____ Dataset content

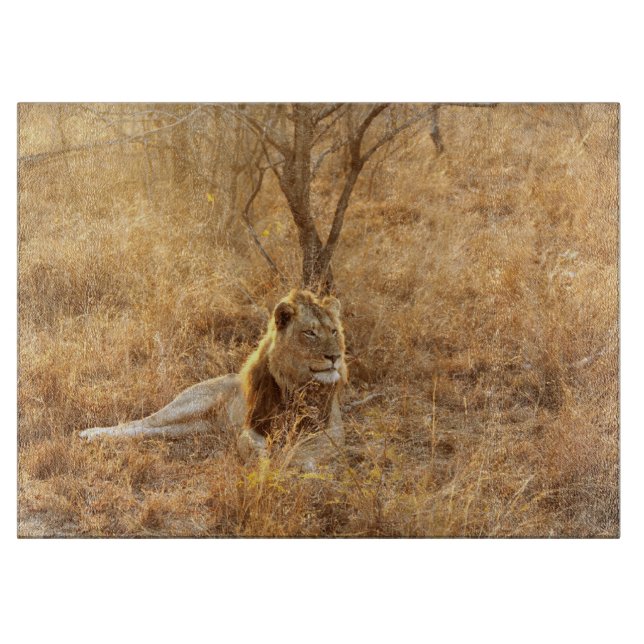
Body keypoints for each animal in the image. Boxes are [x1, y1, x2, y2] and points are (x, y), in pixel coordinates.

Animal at [79, 289, 347, 471]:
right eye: (309, 333)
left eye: (334, 331)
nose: (335, 356)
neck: (299, 386)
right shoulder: (252, 427)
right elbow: (250, 446)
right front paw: (266, 464)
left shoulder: (333, 432)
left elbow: (310, 450)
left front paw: (298, 463)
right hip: (189, 405)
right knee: (141, 422)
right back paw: (92, 433)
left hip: (191, 427)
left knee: (150, 430)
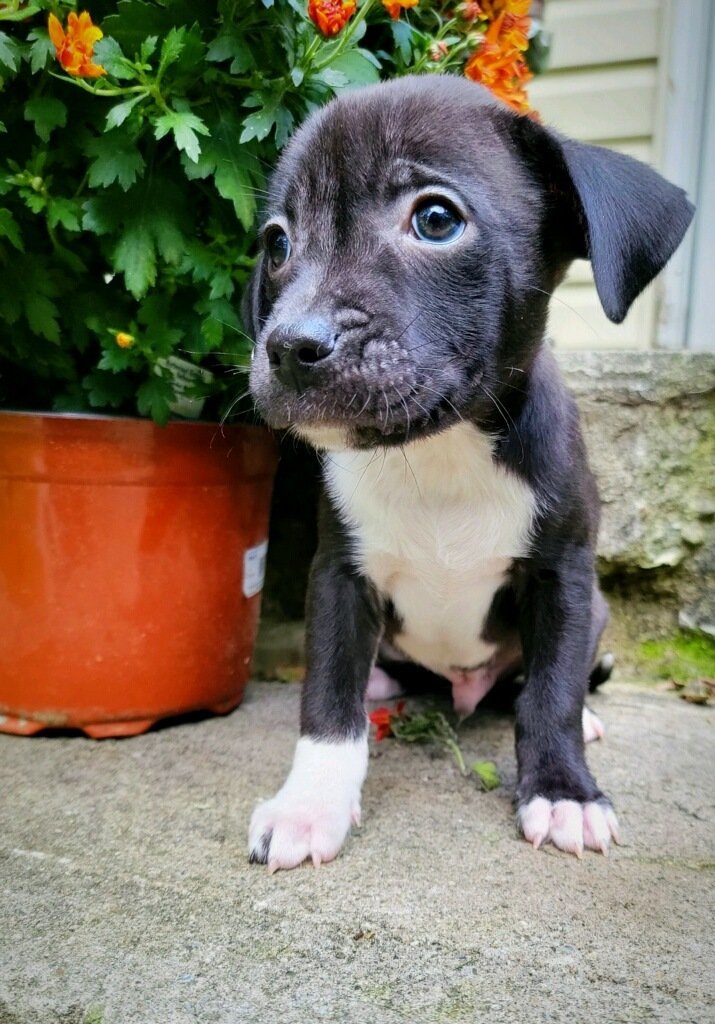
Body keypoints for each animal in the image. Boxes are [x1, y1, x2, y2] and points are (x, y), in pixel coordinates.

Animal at [243, 75, 692, 868]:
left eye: (434, 219)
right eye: (278, 243)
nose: (289, 345)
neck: (438, 450)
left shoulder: (563, 576)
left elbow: (550, 695)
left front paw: (565, 792)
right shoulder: (339, 576)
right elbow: (326, 699)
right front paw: (309, 805)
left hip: (596, 608)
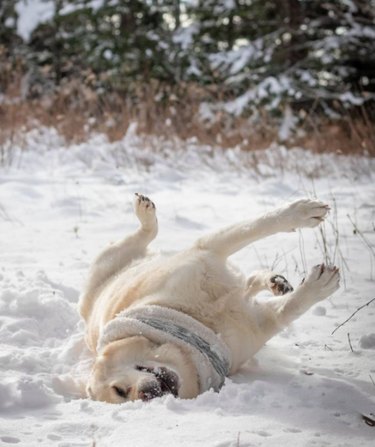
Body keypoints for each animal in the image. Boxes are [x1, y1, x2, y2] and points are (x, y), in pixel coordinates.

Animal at [80, 194, 340, 404]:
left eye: (118, 389)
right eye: (122, 395)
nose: (145, 396)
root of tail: (86, 311)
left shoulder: (206, 250)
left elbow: (258, 224)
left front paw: (303, 211)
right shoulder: (258, 326)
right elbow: (290, 308)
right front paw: (319, 286)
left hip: (107, 262)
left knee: (145, 234)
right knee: (248, 286)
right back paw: (274, 283)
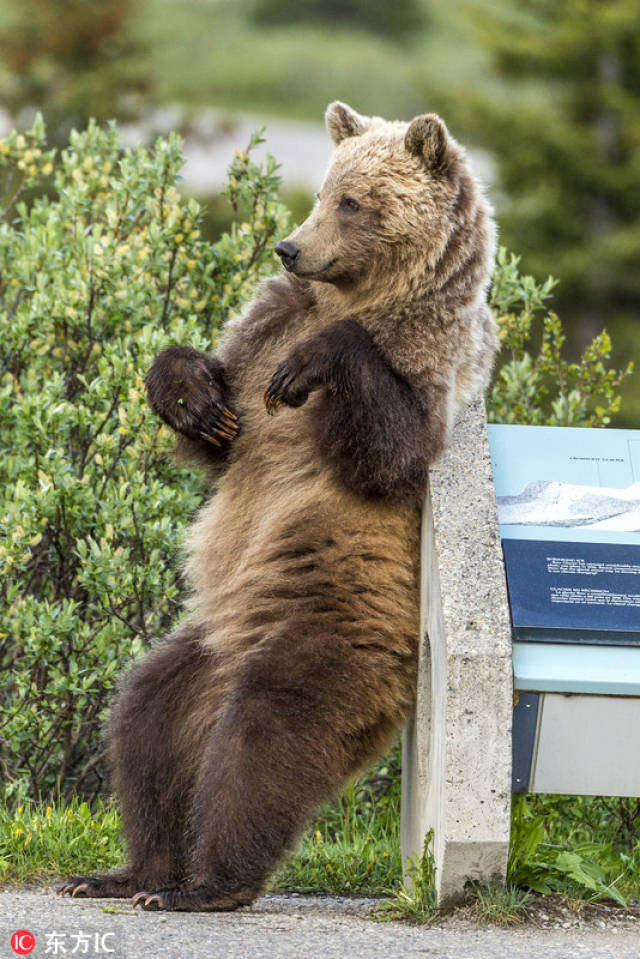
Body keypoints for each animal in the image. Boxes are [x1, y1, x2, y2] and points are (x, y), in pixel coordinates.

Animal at [60, 101, 498, 912]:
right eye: (324, 190)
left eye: (353, 201)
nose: (291, 247)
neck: (360, 294)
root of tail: (239, 654)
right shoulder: (266, 325)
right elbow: (223, 432)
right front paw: (192, 395)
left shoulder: (431, 364)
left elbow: (386, 451)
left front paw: (309, 368)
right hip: (208, 645)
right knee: (147, 718)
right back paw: (132, 870)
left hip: (335, 628)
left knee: (266, 731)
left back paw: (205, 885)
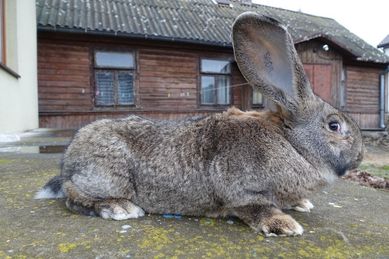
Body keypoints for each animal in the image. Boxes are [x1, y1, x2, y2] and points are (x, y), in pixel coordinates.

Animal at [34, 13, 362, 239]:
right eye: (334, 126)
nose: (360, 156)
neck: (293, 145)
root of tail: (69, 159)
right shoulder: (239, 189)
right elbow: (255, 207)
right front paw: (284, 225)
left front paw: (302, 204)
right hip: (107, 176)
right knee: (73, 195)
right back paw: (118, 208)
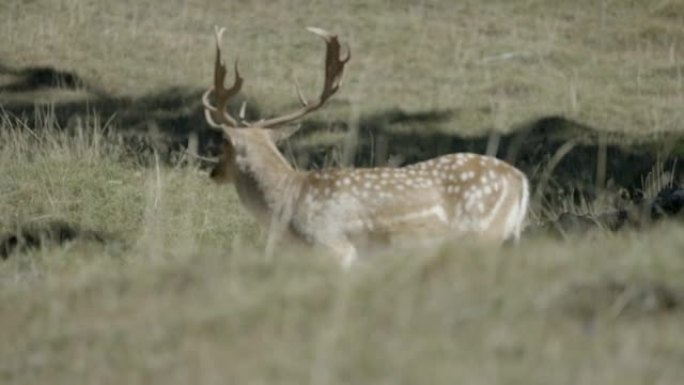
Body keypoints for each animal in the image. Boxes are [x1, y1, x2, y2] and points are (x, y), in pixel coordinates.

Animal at [200, 27, 532, 266]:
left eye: (223, 144)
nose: (213, 173)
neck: (289, 202)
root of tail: (520, 179)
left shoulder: (335, 247)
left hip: (484, 234)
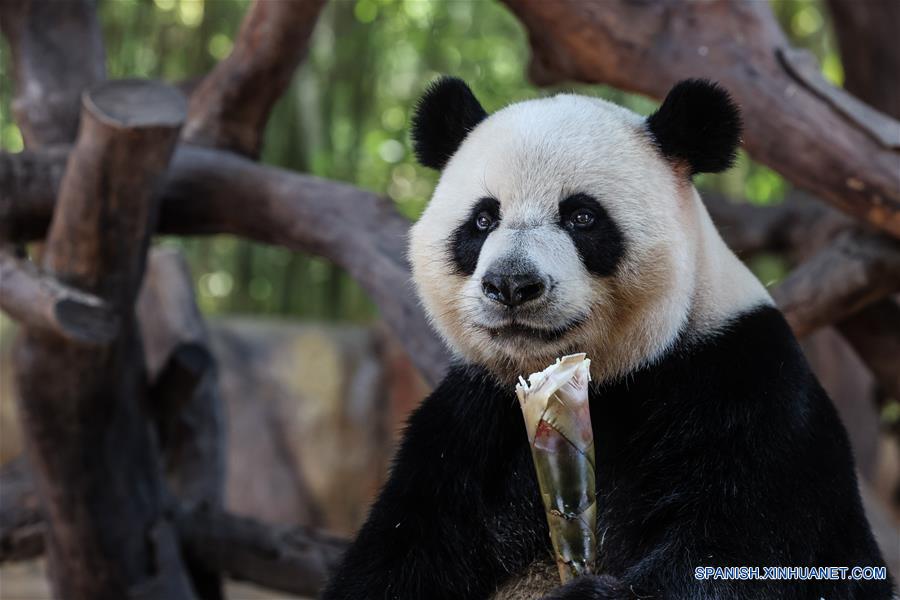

________

• **Directions**: Print, please, exactly the lines from the one holding "neck: (293, 145)" through the final line of the data, both included, while leaving out each picture.

• **Expected output**:
neck: (293, 145)
root of tail: (69, 159)
right shoulder: (239, 189)
right elbow: (255, 207)
right front paw: (284, 225)
left front paw: (302, 204)
right hip: (107, 176)
right knee: (73, 195)
right back paw: (118, 208)
Body keypoints for each animal in the image. Boxes are [x1, y1, x2, y2] and points are (x, y), in pixel coordinates.

Animal at [200, 27, 532, 266]:
left eye: (223, 144)
nose: (213, 173)
neck: (289, 202)
root of tail: (520, 179)
left shoulder: (335, 247)
left hip: (484, 234)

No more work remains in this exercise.